# Slam Dunk Fishing Tournament August 6th



## LPCOASTAL (Jul 22, 2009)

Slam Dunk Fishing Tournament Saturday August 6th
Tickets are available for purchase at local tackle stores beginning this week. Tournament booklets are also avaliable with tournament rules and prizes. We had over 80 anglers participate our first year and are looking for an even stronger turn out this year. Great family tournament, kids under ten are free and receives a prize for weighing in a fish. 

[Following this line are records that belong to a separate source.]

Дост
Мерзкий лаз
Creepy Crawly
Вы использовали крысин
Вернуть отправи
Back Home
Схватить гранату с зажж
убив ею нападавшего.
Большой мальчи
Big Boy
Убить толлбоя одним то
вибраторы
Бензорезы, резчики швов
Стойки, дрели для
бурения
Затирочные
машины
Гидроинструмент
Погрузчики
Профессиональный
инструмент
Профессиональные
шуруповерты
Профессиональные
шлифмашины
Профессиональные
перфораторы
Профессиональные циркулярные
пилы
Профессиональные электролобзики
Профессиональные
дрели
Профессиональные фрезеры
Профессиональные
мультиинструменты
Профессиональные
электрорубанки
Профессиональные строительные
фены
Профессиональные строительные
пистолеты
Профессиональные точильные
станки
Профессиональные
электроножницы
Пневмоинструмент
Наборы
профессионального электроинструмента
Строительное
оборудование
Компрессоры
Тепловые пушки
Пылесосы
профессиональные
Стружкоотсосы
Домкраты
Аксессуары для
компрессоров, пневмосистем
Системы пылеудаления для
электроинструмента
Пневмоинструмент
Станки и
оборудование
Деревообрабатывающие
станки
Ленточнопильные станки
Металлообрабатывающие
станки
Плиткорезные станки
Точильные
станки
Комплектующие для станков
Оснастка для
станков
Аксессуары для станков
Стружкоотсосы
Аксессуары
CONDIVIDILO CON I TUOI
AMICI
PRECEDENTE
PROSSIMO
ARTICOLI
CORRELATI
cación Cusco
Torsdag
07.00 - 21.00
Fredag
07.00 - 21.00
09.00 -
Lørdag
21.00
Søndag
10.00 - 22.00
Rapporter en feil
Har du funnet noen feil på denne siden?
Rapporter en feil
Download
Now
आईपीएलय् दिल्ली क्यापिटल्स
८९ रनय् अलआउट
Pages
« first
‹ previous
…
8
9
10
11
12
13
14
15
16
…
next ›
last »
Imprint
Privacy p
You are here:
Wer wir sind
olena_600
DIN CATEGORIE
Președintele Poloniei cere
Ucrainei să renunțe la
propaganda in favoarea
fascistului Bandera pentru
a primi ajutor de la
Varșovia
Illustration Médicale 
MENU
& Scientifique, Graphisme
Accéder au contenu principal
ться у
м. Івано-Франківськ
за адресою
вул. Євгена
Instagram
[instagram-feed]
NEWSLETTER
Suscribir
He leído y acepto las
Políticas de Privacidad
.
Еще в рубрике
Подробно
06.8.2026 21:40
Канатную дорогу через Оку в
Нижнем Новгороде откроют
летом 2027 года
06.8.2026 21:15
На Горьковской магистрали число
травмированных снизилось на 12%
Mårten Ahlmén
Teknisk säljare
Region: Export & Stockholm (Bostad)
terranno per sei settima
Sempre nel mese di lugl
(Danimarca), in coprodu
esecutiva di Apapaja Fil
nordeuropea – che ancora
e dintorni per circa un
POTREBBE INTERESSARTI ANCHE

For more information contact Leo Pohlmann at (850)-393-0770 or email at [email protected]


----------



## slam master (Jul 24, 2011)

*Slam Dunk Tournament*

Is there a skipper meeting for this tournament and what are the fishing times?


----------



## LPCOASTAL (Jul 22, 2009)

No skeepers meeting, and the times are 6:00 am - 5:00 pm. Tournament booklets can be picked up at local bait and tackle shops.


----------



## LPCOASTAL (Jul 22, 2009)

Hotdogs and Hamburgers will be severed to anglers during weight in on 
Saturday. Bonus prizes (Lady, Junior, and Kayak) can be combined with other prizes. Great raffel prizes available like Oakley Sunglasses, Foot Choose cushion, Fish Bag, and lots more to come.


----------



## LPCOASTAL (Jul 22, 2009)

The Gulf Breeze High School Girls' Basketball team will be at Publix in Gulf Breeze on Wednesday, August 3rd from 5pm-7pm selling tournament tickets. During this sales promotion - receive a free raffle ticket with the purchase of a tournament ticket. ($5.00 savings).

All proceeds benefit the Girls' Basketball team. 

We appreciate your support!


----------